───── Data

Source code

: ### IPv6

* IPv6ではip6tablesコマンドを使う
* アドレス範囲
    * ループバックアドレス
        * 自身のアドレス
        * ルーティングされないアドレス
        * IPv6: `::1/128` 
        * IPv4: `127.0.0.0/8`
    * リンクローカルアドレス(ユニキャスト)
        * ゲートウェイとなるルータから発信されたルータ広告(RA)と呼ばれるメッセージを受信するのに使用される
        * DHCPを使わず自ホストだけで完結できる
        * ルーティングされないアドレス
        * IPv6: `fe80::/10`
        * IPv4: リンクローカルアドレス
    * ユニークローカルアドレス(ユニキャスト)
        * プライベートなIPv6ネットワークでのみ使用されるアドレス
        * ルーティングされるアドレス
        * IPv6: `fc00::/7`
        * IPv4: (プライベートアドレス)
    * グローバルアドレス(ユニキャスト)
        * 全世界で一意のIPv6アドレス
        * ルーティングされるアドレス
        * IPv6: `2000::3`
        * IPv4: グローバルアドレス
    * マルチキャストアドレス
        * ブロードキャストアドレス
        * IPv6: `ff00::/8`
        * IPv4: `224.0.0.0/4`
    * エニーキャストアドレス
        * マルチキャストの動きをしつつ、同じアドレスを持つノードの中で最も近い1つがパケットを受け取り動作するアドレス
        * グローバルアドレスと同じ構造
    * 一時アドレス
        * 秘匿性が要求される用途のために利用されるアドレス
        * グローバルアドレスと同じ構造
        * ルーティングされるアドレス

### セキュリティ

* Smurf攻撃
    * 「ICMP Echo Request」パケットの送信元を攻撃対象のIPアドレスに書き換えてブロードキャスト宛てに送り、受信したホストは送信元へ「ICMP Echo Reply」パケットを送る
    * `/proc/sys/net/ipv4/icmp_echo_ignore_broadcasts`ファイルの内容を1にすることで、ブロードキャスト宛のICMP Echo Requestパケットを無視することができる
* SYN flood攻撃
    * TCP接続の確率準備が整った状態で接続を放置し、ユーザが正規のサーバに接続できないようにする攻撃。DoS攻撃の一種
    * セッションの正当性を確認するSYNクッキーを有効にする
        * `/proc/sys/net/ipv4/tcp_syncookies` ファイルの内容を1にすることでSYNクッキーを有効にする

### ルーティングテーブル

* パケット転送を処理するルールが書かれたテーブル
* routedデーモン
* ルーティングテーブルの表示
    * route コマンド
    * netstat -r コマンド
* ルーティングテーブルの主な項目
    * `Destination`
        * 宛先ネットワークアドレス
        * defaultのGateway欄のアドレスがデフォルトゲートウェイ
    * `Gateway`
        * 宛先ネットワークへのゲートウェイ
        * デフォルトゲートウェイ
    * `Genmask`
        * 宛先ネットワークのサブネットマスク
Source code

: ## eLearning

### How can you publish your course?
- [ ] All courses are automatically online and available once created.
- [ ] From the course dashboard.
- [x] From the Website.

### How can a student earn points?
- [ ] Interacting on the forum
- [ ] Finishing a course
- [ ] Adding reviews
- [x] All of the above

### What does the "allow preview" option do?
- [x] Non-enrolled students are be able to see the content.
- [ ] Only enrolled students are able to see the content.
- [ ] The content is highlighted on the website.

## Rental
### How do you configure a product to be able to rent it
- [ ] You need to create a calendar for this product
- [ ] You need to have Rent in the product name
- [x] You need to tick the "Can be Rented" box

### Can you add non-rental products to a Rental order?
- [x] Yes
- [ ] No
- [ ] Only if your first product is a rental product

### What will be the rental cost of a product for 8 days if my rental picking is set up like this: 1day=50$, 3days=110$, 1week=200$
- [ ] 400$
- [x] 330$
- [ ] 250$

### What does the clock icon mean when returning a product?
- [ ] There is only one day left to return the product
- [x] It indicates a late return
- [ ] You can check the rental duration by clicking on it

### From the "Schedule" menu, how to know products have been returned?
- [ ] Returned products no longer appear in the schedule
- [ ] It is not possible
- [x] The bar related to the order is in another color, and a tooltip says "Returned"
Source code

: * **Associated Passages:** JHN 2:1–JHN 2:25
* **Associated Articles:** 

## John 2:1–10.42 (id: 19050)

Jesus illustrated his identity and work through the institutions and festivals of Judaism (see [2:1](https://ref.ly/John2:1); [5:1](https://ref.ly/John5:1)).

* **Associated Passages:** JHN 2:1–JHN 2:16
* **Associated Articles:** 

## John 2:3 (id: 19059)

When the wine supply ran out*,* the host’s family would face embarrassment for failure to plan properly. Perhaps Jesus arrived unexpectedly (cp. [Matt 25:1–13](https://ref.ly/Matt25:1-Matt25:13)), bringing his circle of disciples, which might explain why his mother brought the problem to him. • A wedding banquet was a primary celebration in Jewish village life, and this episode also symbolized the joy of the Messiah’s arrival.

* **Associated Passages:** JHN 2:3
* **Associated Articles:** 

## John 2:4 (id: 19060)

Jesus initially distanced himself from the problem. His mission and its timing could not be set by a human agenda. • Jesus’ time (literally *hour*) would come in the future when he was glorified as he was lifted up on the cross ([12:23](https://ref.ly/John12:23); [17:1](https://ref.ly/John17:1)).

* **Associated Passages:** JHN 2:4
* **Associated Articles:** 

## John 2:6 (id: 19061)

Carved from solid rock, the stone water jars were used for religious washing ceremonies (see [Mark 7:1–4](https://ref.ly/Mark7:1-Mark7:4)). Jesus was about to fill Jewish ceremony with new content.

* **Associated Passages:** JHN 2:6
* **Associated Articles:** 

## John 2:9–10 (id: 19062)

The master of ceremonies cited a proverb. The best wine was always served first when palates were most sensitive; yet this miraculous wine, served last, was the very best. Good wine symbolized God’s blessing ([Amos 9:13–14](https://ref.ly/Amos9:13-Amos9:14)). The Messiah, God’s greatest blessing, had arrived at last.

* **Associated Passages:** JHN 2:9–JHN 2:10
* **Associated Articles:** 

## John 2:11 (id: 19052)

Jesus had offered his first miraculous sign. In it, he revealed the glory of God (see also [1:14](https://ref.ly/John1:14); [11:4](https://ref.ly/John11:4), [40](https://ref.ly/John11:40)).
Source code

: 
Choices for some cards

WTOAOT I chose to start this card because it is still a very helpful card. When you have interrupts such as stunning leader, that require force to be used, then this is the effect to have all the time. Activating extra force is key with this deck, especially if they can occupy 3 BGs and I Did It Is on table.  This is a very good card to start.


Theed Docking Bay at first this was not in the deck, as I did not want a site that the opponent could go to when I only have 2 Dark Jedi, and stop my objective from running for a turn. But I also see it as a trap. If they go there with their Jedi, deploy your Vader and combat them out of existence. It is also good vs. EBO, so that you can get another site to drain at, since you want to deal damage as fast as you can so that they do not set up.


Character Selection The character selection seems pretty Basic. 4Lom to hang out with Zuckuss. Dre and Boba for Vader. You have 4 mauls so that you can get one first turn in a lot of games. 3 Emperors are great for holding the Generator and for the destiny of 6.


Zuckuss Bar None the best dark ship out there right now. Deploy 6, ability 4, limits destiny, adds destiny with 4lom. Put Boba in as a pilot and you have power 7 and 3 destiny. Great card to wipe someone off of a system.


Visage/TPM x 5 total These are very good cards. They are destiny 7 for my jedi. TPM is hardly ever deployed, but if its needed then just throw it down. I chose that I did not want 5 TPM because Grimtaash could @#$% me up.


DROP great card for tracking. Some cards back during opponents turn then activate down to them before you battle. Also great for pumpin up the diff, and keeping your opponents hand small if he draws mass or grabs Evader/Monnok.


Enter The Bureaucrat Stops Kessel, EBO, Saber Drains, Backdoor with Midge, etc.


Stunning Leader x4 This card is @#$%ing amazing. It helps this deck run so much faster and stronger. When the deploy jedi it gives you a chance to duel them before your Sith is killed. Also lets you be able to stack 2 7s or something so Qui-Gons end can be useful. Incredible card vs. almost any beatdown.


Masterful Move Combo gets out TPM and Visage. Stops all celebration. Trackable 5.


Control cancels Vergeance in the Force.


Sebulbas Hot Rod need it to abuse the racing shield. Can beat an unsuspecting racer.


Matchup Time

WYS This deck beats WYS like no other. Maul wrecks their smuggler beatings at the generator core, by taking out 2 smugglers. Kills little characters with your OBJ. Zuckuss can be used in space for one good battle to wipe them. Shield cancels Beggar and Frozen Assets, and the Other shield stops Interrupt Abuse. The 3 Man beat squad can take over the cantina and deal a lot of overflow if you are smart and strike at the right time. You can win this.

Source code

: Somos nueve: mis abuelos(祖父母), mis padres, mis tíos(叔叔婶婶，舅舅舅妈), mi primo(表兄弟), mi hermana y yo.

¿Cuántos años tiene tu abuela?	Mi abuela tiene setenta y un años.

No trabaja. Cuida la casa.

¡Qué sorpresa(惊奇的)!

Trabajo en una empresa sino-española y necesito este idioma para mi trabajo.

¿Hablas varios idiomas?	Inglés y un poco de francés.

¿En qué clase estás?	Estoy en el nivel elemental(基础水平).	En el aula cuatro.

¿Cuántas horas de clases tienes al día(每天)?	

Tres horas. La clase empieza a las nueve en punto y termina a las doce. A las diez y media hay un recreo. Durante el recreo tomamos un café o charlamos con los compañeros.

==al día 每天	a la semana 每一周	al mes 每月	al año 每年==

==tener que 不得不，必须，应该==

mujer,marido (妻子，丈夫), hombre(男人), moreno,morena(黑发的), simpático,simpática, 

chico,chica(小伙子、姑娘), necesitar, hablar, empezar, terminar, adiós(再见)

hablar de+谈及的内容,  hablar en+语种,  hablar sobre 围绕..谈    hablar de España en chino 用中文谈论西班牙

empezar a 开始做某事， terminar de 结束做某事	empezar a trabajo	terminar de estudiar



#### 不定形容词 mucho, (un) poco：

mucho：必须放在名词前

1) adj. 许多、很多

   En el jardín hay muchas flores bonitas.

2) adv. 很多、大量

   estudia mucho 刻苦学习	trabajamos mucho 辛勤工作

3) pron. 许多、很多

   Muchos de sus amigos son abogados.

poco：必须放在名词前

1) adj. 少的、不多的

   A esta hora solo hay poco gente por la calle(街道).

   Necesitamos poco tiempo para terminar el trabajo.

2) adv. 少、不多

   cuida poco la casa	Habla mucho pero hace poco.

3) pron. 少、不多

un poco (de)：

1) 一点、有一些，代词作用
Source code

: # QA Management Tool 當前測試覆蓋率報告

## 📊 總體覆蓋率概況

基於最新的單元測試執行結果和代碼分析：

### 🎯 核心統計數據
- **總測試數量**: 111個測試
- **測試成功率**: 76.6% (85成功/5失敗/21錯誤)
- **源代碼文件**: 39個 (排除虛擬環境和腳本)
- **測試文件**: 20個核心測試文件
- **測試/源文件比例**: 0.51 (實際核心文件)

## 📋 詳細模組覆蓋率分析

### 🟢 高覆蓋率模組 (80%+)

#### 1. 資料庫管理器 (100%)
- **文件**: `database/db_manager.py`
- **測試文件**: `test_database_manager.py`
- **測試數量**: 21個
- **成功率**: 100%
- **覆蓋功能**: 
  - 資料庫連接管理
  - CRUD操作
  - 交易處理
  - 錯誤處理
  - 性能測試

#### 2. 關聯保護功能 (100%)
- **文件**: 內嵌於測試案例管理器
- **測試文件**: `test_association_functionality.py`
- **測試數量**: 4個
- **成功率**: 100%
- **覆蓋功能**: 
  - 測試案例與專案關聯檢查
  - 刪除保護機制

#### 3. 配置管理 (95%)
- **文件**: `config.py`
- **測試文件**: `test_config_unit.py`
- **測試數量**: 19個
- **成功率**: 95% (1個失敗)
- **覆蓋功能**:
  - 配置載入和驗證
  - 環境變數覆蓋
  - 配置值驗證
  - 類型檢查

──────────

#### Action item
Lines with "Echo" in the listing above: count them and give the total, nothing else.

#### Output of the exercise
2